A century later, large language models demonstrated another paradigm-changing approach to providing Turing Test compatible results and standardized test-passing responses across much of written human understanding. In a metaphorically similar fashion, they achieved these results not by layering a rules based approach from explicit first principles and definitions, but rather by building probability curves based off of calculating the deeper interference, both constructive and destructive, of words (tokens) have on each other even at significant distance in a text.

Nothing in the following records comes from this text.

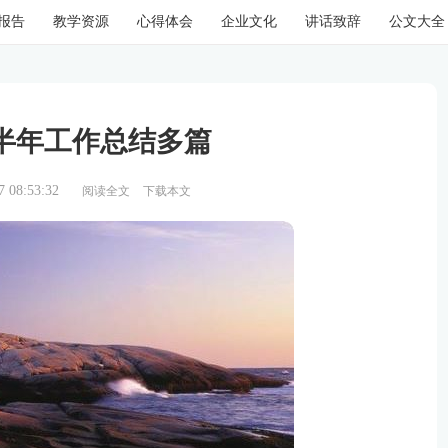
报告
教学资源
心得体会
企业文化
讲话致辞
公文大全
半年工作总结多篇
08:53:32
阅读全文
下载本文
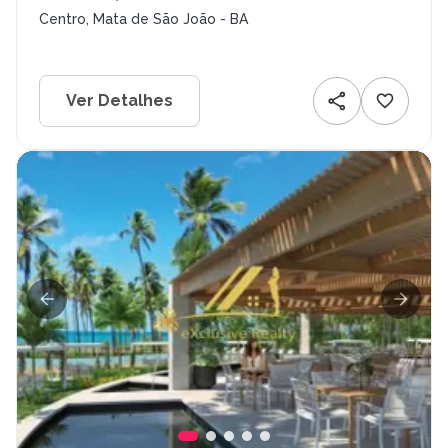
Centro, Mata de São João - BA
Ver Detalhes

The comparison here is conceptual rather than mathematically isomorphic. The universal function approximation principle of neural networks depends on non-linearities (ReLu, softmax) being introduced in the hidden and output layers. This is unlike the linear nature of the solutions to the Schrödinger equation for wave functions. But there are also intersting metaphorical similarities to explore. When a photon travels through a double-slit its probability of being detected at a on a wall must now calculate constructive and destructive interference of both paths. Language and meaning also change as we add terms which may constructively or destructively interfere. When we write the word “Dog” it a language model must clearly calculate new probabilities based on the prior word – imagine “hot,” “brown” or “missing” as an example."
....was googling for examples of this when I found your piece here in the writing. Thanks for capturing this as well! You have taken the comparison a layer deeper than I risked going in an AI class discussion.
One of my primary interests is the recognition and study of patterns, including the type you're describing here. Yes, I believe your inquiry is worthwhile--it's likely you're "on to something." Please continue to pursue these ideas.